Elijah Wood dans le rôle de Bill Hagmair

Aucun homme de Dieu est très théâtral dans sa présentation, j’imagine par nécessité. Quelles ont été vos stratégies visuelles pour tirer le meilleur parti de ces scènes individuelles au cinéma ?

Sealey : Je me suis dit : « D’accord, c’est 70 % deux gars dans une pièce. Que pouvons-nous faire en termes de conception de la production tout en gardant la pièce vraiment authentique ? » Et puis j’ai travaillé avec Karina Silva, notre DP, sur l’éclairage, pour arriver à ce concept de la lumière provenant de ces néons en haut de la pièce, là où ils seraient vraiment. Je mets seulement des lumières dans ce petit carré, pour pouvoir faire le tour [the characters] avec l’appareil photo et créer des formes sur la table et sur leurs visages. Pour les réunions entre [Bill and Bundy] Je me suis dit : « Eh bien, cette première fois, qu’est-ce qui se passe ? » Eh bien, Bundy est un livre fermé et Bill essaie de le faire s’ouvrir, essayant de lui faire confiance et de se détendre. Nous ne savons pas encore qui est Bundy. Donc pour moi, il s’agissait de l’obscurcir. Nous lui avons tiré une balle dans le bras, sous la table, le visage contre ses genoux. Nous ne voyons que le côté de son visage. Et puis dans la dernière scène, nous savons vraiment qui est Bundy et nous savons vraiment qui est Bill. C’est à ce moment-là que nous avons les calculateurs et les gros plans les plus simples.

J’imagine qu’en tant que cinéaste, vous acquérez probablement une nouvelle compétence à chaque nouveau projet, un outil différent à ajouter à votre boîte à outils. Quel était cet outil sur ce film ?

Sealey : C’est une bonne question. Je pense que c’est vrai. Il y a un million de petites choses que vous apprenez tout le temps. Chaque interaction que vous avez avec un autre être humain vous apprend quelque chose. Vous apprenez des choses.
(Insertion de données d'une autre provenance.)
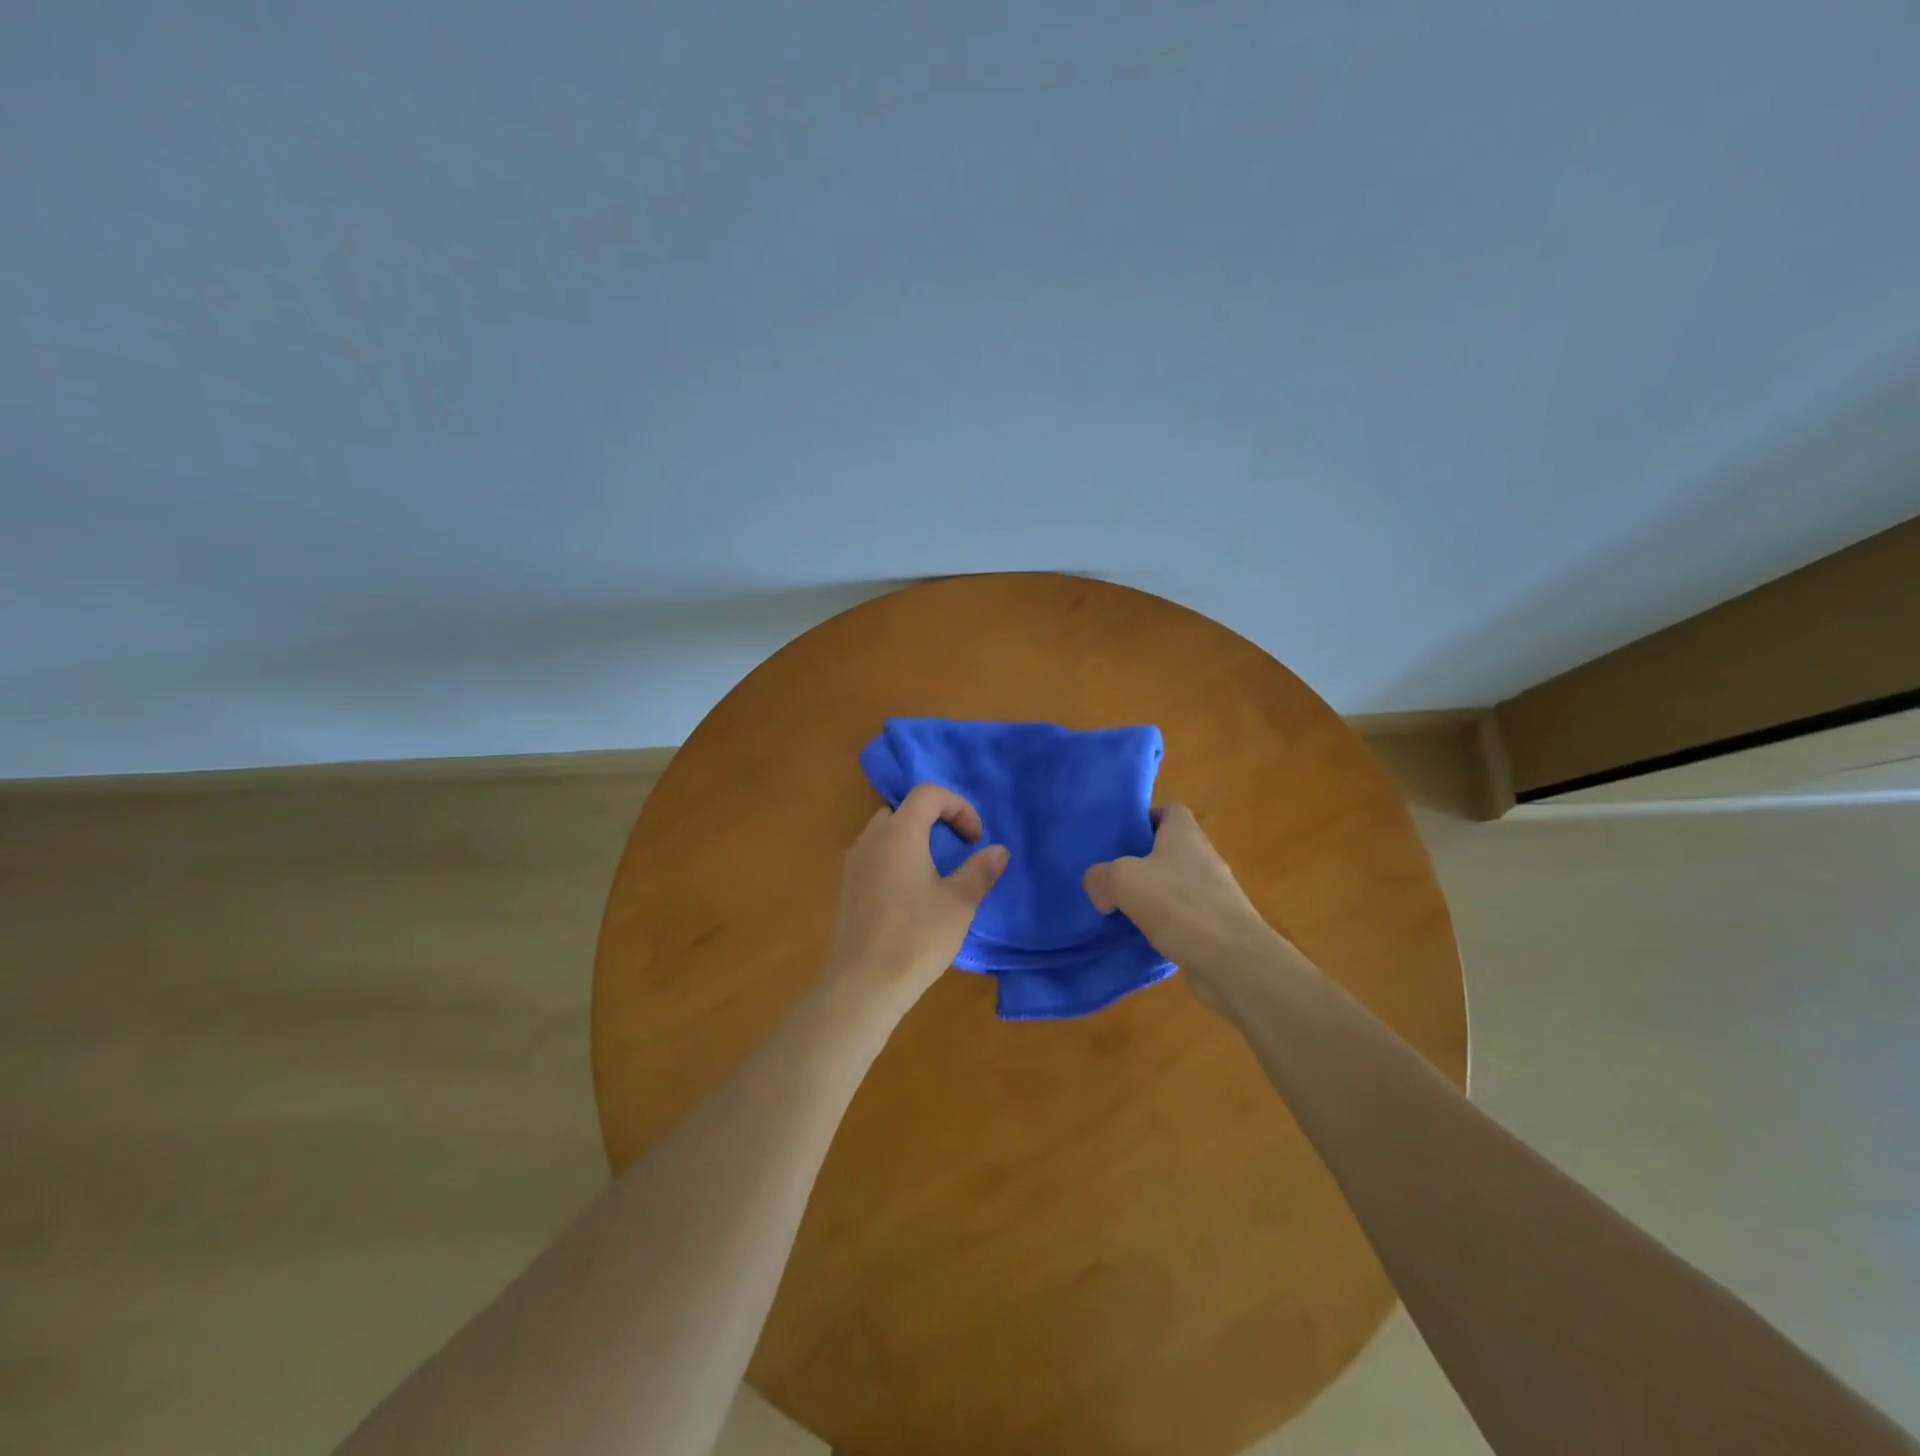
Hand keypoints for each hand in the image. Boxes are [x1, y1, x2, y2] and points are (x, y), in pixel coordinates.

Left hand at [821, 784, 1008, 1020]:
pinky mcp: (847, 887)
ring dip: (914, 840)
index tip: (974, 839)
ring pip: (886, 833)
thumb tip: (998, 851)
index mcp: (899, 834)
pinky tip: (910, 896)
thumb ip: (980, 871)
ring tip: (936, 873)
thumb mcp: (959, 904)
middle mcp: (871, 839)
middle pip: (904, 810)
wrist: (861, 985)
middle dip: (934, 821)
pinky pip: (874, 856)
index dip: (958, 806)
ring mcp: (853, 863)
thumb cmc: (915, 938)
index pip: (928, 794)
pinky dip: (896, 859)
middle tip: (956, 850)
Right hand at [1082, 804, 1282, 1000]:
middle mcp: (1203, 858)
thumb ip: (1101, 876)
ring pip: (1176, 885)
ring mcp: (1214, 893)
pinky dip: (1165, 923)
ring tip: (1122, 908)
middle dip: (1142, 861)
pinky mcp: (1217, 926)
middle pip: (1170, 849)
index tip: (1122, 837)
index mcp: (1185, 834)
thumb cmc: (1178, 905)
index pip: (1170, 810)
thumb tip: (1100, 889)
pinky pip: (1184, 916)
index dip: (1146, 818)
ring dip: (1153, 895)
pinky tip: (1144, 937)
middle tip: (1113, 875)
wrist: (1232, 961)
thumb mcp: (1122, 880)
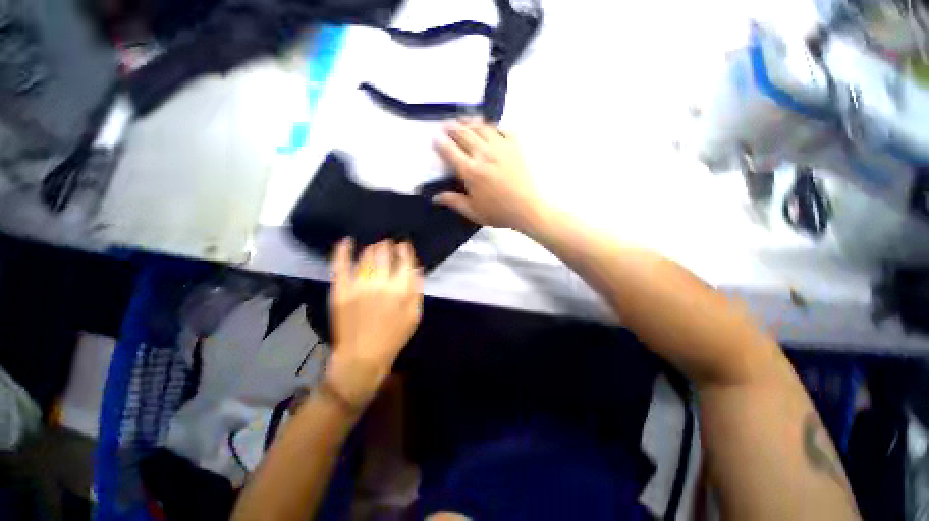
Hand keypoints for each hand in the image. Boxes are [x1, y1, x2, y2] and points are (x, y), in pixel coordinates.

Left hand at [326, 239, 423, 407]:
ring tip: (374, 248)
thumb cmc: (394, 337)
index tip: (403, 245)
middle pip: (384, 253)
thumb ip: (416, 289)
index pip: (404, 260)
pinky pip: (340, 265)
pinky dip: (342, 250)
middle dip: (387, 246)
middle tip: (388, 246)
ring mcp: (358, 285)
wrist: (362, 356)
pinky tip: (346, 241)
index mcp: (401, 290)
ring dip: (372, 248)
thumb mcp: (414, 315)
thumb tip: (415, 266)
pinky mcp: (340, 290)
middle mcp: (380, 283)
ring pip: (365, 256)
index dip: (404, 249)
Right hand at [433, 118, 543, 230]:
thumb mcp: (473, 211)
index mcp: (471, 171)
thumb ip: (453, 202)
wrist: (527, 208)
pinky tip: (492, 130)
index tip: (434, 137)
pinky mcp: (515, 147)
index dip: (440, 143)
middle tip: (446, 124)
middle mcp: (483, 154)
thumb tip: (435, 198)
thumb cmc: (498, 212)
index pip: (450, 151)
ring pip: (482, 128)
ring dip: (470, 122)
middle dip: (452, 127)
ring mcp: (500, 148)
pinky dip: (495, 128)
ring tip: (464, 121)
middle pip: (464, 134)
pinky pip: (503, 130)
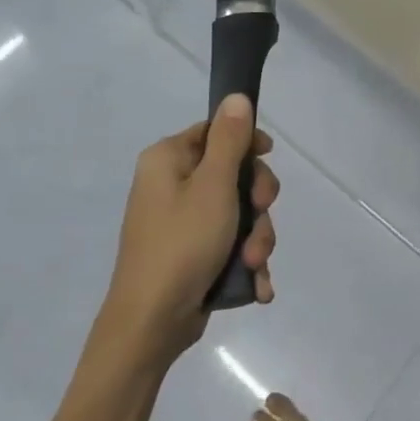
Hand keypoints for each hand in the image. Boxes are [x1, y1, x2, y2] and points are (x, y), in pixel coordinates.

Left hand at [100, 94, 279, 366]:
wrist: (151, 324)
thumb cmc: (182, 244)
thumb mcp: (214, 186)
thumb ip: (230, 140)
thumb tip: (237, 96)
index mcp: (168, 160)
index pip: (215, 131)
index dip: (247, 143)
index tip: (268, 158)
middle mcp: (172, 185)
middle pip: (234, 174)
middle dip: (257, 203)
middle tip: (260, 217)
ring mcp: (183, 222)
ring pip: (239, 213)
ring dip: (256, 237)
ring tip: (253, 264)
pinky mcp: (193, 253)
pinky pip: (230, 243)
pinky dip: (246, 261)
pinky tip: (256, 284)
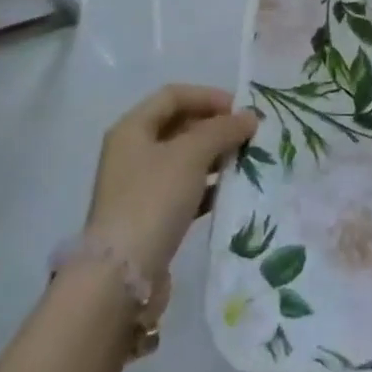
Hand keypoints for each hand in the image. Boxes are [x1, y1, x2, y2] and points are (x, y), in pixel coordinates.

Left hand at [87, 85, 257, 276]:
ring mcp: (140, 186)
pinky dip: (208, 186)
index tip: (241, 109)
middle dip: (216, 127)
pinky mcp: (151, 217)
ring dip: (216, 156)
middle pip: (179, 126)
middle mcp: (132, 152)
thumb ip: (222, 130)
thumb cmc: (153, 200)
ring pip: (185, 159)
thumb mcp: (191, 154)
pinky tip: (232, 191)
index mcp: (132, 129)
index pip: (174, 95)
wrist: (121, 276)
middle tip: (249, 135)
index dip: (208, 96)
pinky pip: (185, 189)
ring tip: (247, 160)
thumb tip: (249, 117)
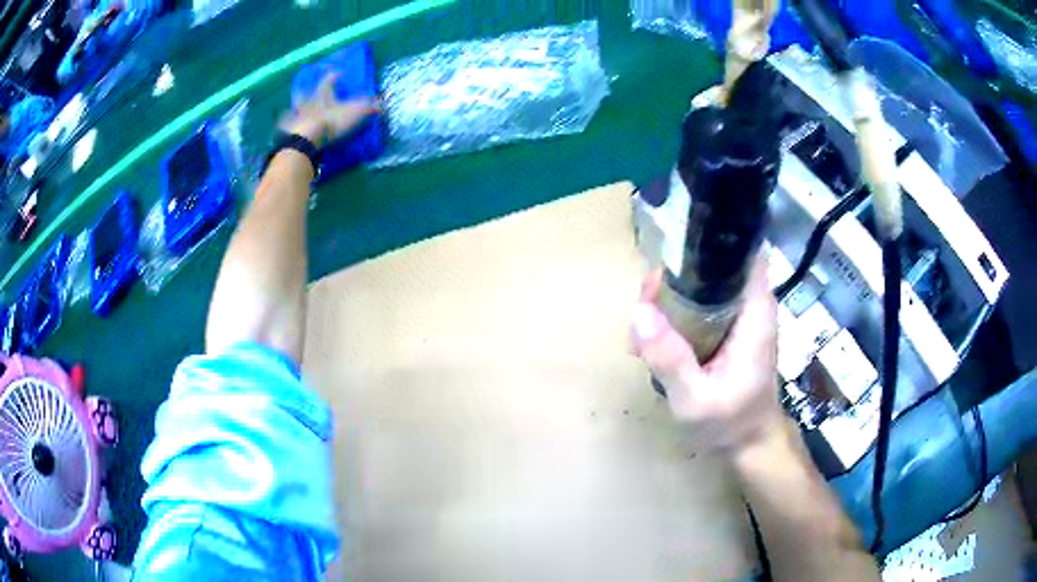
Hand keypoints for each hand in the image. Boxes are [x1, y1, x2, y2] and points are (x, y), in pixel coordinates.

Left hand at [280, 72, 378, 146]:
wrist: (306, 140)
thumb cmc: (331, 122)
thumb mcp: (355, 113)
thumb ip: (368, 106)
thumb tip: (383, 101)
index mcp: (323, 97)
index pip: (329, 83)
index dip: (333, 77)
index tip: (337, 73)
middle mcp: (307, 104)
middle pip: (306, 95)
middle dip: (306, 92)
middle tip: (304, 90)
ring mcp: (295, 118)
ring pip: (293, 110)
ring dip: (293, 109)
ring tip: (291, 110)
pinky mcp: (288, 133)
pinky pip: (285, 127)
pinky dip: (285, 126)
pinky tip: (284, 127)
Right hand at [632, 256, 783, 455]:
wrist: (749, 445)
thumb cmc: (730, 423)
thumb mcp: (695, 399)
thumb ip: (670, 358)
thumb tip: (639, 312)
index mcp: (754, 311)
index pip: (742, 251)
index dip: (707, 244)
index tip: (669, 258)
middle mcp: (749, 305)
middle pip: (712, 266)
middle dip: (674, 277)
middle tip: (643, 306)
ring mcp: (738, 317)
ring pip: (701, 286)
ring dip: (669, 299)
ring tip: (642, 333)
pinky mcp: (726, 330)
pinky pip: (698, 307)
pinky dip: (674, 316)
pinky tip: (653, 343)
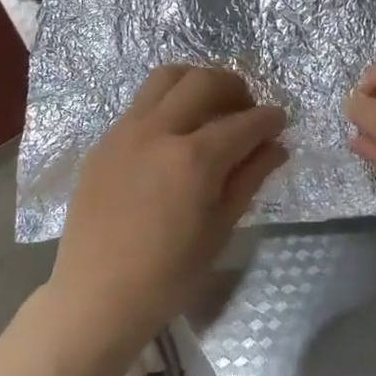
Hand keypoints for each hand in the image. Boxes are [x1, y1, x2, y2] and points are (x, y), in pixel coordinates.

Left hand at [51, 66, 286, 362]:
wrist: (96, 297)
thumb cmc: (167, 276)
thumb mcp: (219, 230)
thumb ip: (249, 178)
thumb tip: (276, 146)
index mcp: (193, 160)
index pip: (243, 122)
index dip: (269, 119)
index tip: (280, 120)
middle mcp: (158, 132)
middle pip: (203, 81)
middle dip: (234, 87)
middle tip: (247, 109)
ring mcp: (125, 131)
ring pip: (166, 78)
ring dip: (196, 82)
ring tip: (210, 107)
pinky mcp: (104, 140)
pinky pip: (141, 103)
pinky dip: (167, 103)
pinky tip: (174, 133)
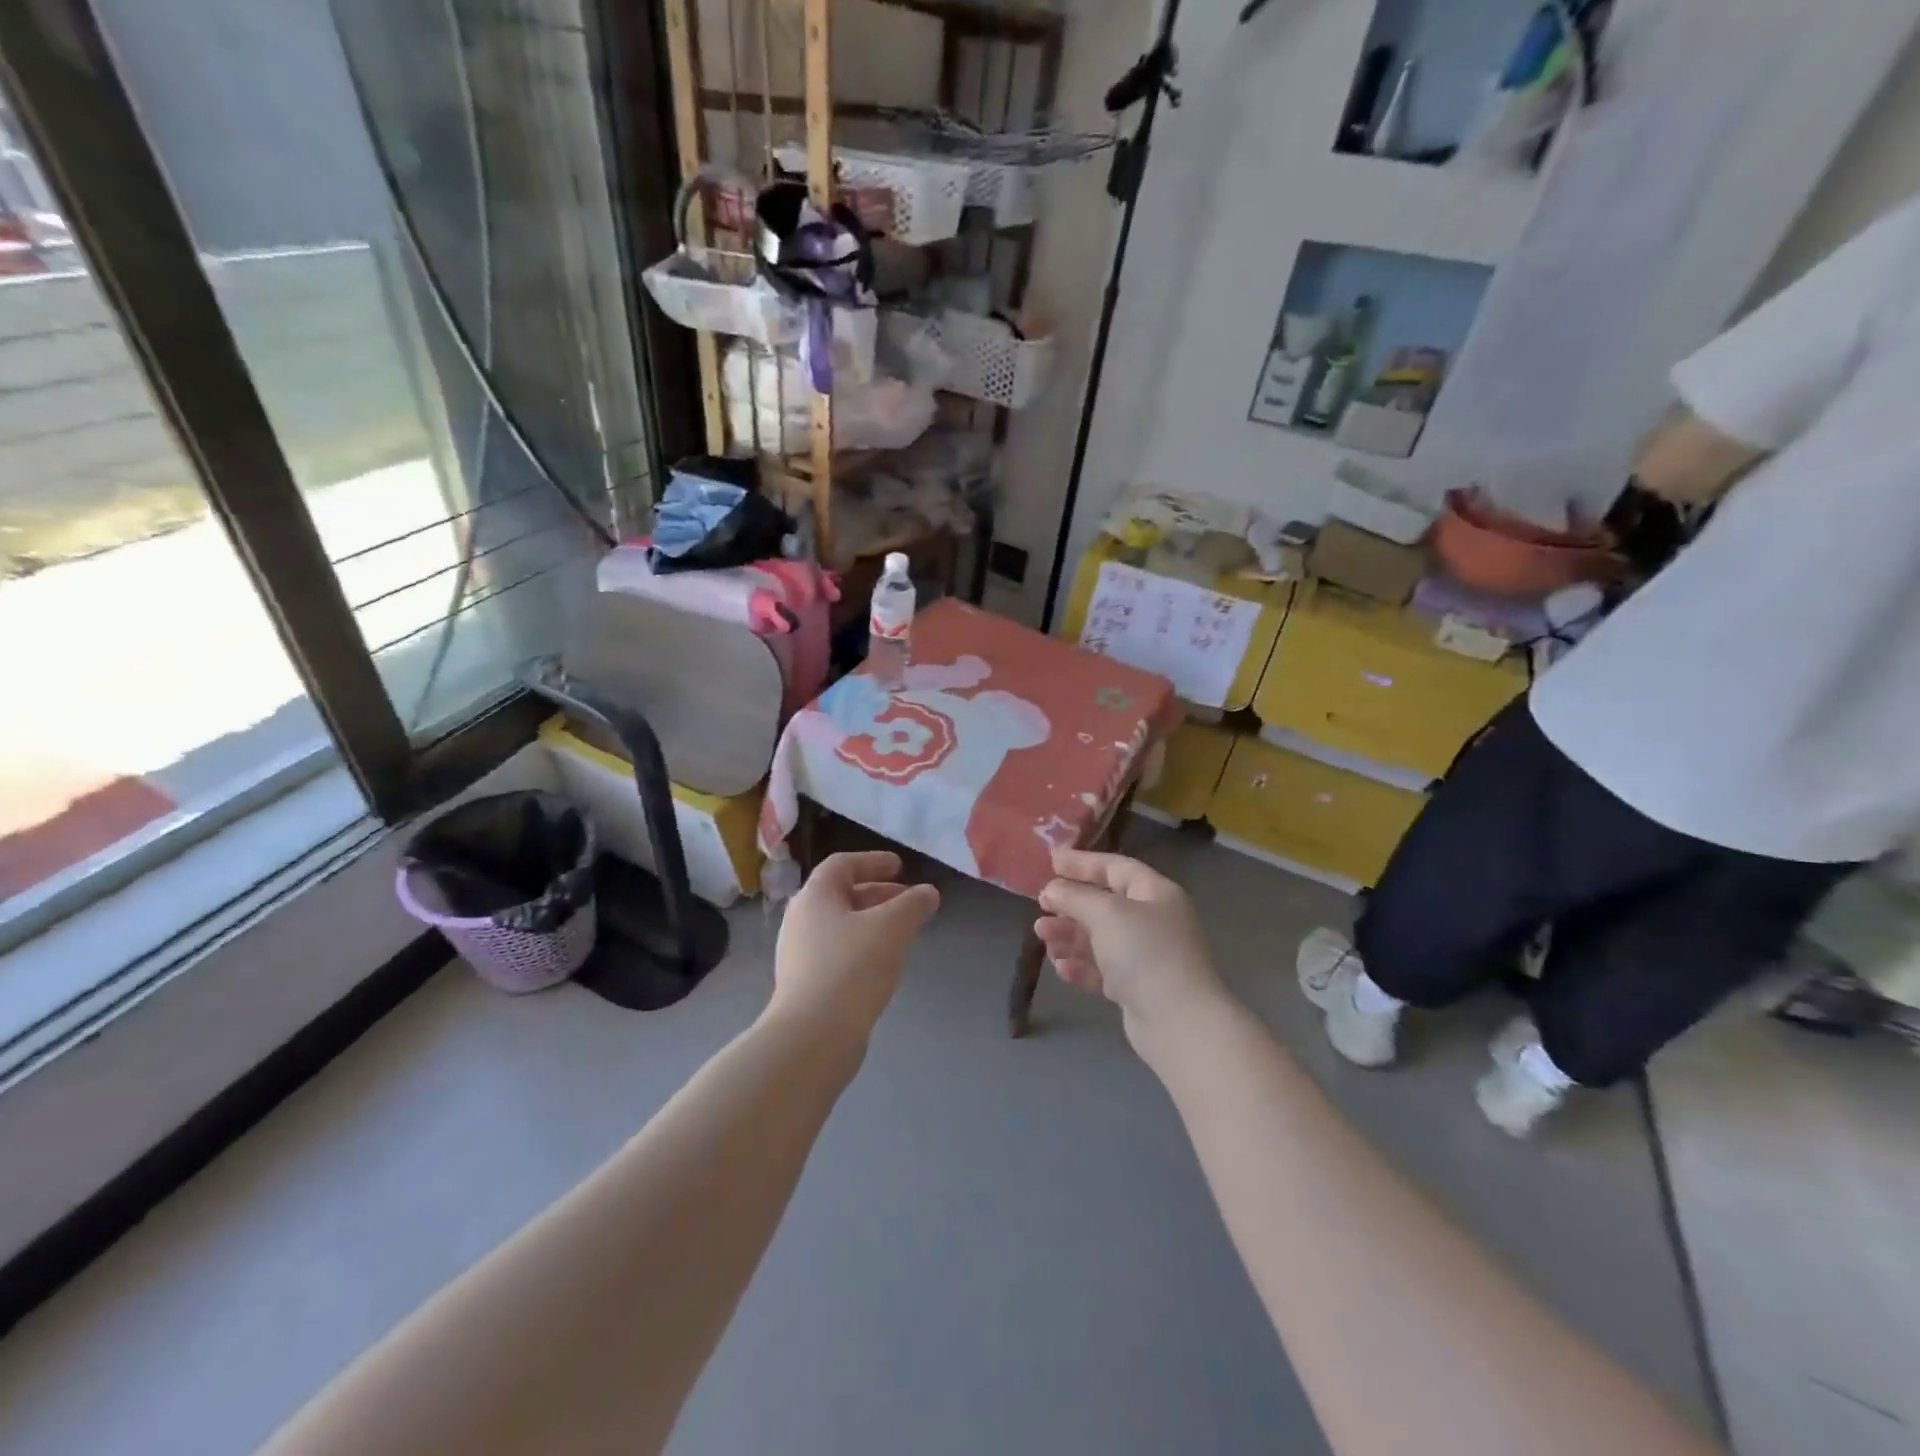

Mais pour moi, c’est un travail tellement interne, car vous vous rapprochez de plus en plus de qui vous êtes vraiment.

Aucun homme de Dieu ouvre en salles et est disponible à la location SVOD à partir d’aujourd’hui, vendredi 26 août. S’inscrire maintenant pour notre projection virtuelle gratuite réservée aux membres (lien disponible les 2-3 septembre), avec des questions-réponses préenregistrées avec Amber Sealey, l’acteur Luke Kirby et l’acteur/producteur Elijah Wood.